Invero, queste nuove dipendenze sono delle patologie non-sostanziali, in cui il comportamento morboso non dipende dall’uso di una sostanza chimica o simili, ma da un’azione che anche apparentemente ordinaria, diventa ossessiva per il soggetto che compulsivamente deve realizzare quell’attività e ottenerne il beneficio desiderato. Ovviamente questo va a discapito di ogni relazione umana, sana ed empatica. L’assenza di questo comportamento genera nella persona una vera e propria astinenza e provoca l’ostinata ricerca di ciò che compiace la propria addiction.
Nell’elenco delle dipendenze patologiche non sostanziali ritroviamo: dipendenza da internet, da gioco d’azzardo, dallo shopping, dal lavoro, dal sesso, dal cibo, dallo sport.
La realtà esistenziale del soggetto affetto da questi disordini comportamentali è particolarmente fragile, lo sviluppare una dipendenza dall’uso di questi materiali, costituisce una alterazione del normale scorrere della vita, del proprio panorama affettivo, dell’uso del tempo e delle risorse, nonché resta lesivo della stessa personalità.
La rete, poi, diventa il terreno su cui si vive questa dipendenza, portando ad aggravare l’isolamento e la frenesia del dipendente, che sarebbe disposto a trascorrere tutta la vita davanti allo schermo per ottenere la propria assuefazione.

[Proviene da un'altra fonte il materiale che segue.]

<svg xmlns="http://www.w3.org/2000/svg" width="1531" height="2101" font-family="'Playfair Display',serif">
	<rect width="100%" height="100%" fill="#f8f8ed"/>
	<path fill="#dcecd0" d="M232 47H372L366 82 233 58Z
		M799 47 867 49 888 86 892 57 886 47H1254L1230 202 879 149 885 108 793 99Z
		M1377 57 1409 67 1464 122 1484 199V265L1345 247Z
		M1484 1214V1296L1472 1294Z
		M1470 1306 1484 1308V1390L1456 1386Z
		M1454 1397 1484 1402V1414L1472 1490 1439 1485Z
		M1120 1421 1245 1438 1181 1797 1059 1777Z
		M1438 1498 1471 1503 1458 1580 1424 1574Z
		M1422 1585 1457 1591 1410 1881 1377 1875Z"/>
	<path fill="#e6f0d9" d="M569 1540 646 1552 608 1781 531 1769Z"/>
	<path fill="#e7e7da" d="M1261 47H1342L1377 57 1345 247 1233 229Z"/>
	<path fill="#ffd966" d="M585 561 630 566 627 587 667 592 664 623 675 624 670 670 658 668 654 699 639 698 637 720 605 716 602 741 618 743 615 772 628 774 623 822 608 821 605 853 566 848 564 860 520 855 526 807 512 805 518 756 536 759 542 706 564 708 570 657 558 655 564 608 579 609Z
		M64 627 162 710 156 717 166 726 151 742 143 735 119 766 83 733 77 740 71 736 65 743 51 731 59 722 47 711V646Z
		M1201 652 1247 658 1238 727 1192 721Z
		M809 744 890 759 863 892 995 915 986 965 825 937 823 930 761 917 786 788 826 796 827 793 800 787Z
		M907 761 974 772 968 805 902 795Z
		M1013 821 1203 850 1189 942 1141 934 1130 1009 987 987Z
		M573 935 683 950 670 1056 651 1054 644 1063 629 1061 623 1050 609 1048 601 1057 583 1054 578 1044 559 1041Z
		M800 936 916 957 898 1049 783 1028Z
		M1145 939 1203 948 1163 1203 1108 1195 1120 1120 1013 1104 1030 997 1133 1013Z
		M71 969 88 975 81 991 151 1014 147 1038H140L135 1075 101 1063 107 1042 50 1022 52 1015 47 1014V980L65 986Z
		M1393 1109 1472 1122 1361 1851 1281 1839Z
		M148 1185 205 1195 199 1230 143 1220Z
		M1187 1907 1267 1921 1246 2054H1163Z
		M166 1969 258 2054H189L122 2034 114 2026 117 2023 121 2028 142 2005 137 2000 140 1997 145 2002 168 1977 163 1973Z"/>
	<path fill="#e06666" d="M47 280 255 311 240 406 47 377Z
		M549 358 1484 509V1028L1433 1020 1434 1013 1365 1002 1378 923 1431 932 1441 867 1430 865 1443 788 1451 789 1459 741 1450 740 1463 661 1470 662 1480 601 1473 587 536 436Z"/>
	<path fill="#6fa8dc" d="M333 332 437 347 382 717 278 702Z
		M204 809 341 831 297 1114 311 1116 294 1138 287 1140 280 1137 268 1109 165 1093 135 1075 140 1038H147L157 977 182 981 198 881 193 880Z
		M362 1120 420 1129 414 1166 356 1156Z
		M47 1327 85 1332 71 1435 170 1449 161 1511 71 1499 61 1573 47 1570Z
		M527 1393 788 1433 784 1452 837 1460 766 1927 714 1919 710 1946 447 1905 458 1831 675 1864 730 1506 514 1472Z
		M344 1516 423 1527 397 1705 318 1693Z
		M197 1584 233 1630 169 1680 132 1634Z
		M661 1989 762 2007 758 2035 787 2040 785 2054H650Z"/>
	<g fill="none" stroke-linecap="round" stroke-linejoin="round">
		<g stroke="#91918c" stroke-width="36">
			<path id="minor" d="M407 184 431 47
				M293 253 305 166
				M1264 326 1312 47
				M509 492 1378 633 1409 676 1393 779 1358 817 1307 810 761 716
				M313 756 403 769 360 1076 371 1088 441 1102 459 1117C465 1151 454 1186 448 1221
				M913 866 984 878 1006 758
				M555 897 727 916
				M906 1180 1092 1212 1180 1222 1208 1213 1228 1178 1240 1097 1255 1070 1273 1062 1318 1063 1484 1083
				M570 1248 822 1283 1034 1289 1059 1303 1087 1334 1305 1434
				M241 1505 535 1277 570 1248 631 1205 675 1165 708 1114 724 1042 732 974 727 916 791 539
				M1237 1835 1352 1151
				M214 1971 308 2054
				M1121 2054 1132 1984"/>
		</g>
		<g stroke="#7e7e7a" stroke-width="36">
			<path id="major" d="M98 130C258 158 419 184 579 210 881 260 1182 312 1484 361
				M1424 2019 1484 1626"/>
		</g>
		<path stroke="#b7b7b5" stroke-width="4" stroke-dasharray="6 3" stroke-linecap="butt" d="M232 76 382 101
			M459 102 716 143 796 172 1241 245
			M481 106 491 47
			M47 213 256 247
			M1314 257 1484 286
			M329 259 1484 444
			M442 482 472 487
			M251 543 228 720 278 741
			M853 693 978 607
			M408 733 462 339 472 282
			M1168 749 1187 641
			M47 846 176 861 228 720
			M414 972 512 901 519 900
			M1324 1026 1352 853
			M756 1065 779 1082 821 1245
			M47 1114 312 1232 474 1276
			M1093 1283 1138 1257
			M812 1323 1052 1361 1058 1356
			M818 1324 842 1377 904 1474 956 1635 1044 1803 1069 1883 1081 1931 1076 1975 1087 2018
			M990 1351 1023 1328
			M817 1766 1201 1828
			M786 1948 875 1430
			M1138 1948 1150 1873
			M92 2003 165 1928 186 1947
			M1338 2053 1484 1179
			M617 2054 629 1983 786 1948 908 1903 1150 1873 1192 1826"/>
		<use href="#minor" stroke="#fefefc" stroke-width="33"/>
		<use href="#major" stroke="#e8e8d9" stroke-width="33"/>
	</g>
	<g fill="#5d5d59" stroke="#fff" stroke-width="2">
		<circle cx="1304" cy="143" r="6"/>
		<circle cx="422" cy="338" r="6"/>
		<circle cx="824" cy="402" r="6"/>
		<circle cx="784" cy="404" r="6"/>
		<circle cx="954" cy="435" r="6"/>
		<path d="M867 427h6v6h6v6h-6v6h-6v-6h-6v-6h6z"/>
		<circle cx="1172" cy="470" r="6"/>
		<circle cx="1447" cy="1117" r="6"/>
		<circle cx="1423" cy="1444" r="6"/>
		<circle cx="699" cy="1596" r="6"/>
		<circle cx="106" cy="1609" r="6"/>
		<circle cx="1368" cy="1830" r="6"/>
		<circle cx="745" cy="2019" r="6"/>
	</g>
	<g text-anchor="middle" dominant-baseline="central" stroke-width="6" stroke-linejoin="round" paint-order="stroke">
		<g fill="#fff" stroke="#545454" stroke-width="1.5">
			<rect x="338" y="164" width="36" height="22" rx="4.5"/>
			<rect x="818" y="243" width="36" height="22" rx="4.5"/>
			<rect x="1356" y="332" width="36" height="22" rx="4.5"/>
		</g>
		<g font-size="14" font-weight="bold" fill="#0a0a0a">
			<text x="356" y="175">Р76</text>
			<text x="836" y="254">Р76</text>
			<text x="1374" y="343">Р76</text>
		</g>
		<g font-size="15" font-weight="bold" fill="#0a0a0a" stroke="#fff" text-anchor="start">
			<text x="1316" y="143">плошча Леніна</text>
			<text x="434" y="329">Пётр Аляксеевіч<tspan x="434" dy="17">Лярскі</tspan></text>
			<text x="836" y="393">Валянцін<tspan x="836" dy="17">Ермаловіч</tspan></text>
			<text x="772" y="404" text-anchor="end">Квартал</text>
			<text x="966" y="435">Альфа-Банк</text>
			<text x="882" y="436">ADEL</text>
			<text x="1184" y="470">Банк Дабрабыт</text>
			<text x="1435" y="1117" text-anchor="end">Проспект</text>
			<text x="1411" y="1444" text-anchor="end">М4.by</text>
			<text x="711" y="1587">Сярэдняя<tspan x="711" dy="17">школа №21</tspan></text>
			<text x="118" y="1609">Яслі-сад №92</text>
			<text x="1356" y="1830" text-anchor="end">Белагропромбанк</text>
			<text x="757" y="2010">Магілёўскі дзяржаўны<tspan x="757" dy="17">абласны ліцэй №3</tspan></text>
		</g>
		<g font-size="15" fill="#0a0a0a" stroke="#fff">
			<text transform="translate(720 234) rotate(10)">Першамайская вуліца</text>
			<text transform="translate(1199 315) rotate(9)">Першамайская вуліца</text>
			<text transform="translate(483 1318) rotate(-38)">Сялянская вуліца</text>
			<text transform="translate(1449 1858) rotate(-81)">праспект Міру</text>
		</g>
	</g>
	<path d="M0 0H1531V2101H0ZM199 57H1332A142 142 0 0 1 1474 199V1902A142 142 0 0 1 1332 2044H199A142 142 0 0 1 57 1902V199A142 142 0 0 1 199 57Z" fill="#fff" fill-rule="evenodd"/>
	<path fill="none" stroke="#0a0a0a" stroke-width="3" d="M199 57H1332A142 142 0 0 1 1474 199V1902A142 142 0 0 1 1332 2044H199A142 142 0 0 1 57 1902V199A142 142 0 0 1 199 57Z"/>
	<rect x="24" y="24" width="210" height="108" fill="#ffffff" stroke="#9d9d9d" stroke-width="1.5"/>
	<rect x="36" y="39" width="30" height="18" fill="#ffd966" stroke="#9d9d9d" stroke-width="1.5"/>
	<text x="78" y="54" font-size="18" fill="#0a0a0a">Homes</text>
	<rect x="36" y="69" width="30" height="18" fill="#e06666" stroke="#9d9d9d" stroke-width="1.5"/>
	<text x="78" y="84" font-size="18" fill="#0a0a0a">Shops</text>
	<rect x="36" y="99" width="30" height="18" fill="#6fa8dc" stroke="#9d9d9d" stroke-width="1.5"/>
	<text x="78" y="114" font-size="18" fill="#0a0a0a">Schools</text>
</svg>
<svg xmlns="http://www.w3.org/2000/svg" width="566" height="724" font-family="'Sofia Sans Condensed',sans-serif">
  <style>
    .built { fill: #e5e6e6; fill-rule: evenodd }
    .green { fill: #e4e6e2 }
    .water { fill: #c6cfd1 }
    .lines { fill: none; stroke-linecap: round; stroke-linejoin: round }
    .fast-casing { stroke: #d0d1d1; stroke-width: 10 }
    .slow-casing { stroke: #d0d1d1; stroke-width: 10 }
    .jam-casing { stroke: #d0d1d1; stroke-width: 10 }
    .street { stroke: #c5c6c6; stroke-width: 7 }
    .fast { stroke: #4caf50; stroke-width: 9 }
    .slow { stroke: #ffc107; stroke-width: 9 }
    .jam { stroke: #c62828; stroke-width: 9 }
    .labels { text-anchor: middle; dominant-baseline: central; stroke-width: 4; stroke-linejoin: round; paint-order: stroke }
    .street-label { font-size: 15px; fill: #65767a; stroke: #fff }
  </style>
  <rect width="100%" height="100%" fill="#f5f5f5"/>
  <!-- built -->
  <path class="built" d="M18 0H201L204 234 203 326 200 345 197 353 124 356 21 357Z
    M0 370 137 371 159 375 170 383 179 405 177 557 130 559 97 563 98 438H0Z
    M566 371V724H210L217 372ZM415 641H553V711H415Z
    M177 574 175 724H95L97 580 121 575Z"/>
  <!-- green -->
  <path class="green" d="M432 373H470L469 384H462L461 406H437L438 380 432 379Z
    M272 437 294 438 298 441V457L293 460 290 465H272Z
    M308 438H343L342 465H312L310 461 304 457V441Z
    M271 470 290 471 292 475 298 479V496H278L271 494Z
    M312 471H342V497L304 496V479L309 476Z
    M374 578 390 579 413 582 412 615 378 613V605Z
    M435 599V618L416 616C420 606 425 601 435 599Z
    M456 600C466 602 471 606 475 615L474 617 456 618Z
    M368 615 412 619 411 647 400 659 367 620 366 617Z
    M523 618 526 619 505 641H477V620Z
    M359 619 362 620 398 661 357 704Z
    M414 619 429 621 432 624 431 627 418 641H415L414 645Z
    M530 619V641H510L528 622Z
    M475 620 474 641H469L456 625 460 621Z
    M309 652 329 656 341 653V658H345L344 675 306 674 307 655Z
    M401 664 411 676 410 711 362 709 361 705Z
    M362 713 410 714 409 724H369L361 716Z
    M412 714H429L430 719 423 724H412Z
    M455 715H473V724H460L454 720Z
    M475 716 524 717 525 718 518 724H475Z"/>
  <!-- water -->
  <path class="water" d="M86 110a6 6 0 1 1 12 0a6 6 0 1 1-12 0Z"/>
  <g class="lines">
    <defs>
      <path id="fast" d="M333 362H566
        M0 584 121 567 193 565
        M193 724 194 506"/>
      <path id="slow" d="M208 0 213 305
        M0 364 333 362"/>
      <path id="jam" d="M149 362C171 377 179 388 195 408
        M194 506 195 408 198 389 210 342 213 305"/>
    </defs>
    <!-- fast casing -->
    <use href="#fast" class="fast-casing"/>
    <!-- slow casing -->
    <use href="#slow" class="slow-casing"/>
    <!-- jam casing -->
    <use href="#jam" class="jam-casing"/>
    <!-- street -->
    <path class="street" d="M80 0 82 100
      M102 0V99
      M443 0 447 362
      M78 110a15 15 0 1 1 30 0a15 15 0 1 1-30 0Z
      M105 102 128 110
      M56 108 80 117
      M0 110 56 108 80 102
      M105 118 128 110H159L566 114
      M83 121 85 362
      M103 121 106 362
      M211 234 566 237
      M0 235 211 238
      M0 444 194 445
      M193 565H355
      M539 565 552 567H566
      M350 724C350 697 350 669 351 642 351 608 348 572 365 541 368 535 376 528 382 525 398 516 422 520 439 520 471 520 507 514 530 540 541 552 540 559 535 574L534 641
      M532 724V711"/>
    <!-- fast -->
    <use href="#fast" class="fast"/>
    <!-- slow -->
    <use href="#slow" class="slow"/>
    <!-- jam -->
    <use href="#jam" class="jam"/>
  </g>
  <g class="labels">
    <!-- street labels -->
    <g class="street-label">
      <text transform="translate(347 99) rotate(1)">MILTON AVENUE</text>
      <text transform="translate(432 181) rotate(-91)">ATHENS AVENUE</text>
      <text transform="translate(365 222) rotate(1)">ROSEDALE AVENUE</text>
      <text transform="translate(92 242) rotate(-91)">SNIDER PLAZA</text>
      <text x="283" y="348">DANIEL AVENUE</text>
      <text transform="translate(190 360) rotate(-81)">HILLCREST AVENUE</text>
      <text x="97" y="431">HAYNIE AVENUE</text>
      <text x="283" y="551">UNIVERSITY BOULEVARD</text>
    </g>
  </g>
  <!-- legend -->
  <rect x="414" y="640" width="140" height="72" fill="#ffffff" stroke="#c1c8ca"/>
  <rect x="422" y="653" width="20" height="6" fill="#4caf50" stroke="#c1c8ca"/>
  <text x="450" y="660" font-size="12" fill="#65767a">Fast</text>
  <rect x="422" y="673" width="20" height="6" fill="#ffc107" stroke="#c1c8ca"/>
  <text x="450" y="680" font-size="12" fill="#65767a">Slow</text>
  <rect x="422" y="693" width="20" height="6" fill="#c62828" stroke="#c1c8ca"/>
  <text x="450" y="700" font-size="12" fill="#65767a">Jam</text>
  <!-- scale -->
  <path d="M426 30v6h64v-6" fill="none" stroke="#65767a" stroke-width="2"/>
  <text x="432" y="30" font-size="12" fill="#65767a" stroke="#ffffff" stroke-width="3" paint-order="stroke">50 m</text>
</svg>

Il soggetto dipendente sperimenta nella propria condizione una significativa diminuzione del desiderio affettivo e sessuale nei confronti del proprio coniuge, con la conseguente incapacità di creare una relazione autentica e sincera: manca la reciproca donazione di sé per costituire il consortium totius vitae. La persona dipendente da internet, da un lato non sa vedere e non può comprendere i bisogni degli altri, dall’altro lato si convince dell’impossibilità che i suoi stessi bisogni siano riconosciuti.
In punto di nullità matrimoniale, possiamo individuare l’ipotesi di incapacitas stabilita nel n.2 del Can. 1095, poiché il soggetto a causa della sua addiction non è capace di valutare concretamente i diritti e i doveri del matrimonio: il bisogno compulsivo di rifugiarsi nel mondo digitale incide gravemente sulla sua volontà di autodeterminarsi in ordine ad una scelta matrimoniale libera.
Inoltre, il soggetto dipendente non è in grado di donarsi per instaurare un’autentica unione coniugale finalizzata al dovere matrimoniale del bonum coniugum, configurando un’ipotesi si incapacità per il n. 3 del Can. 1095: a causa del comportamento patologico, il soggetto si ripiega solo sul proprio appagamento e sulle proprie esigenze e considera il coniuge e il suo corpo solo come un oggetto.
In conclusione, gli è del tutto impossibile affrontare le normali fatiche che derivano dal vivere le relazioni interpersonali in un’ottica di sostanziale complementarietà e pari dignità. Appare palese, considerando i già citati riferimenti all’incidenza delle dipendenze sulla capacità matrimoniale, che una tale singolare e complessa forma di addiction da tecnologia digitale risulta costituire un serio problema per la vita coniugale, per la validità del consenso, per il discernimento circa i diritti e i doveri matrimoniali e riguardo gli obblighi da assumere nella vita sponsale.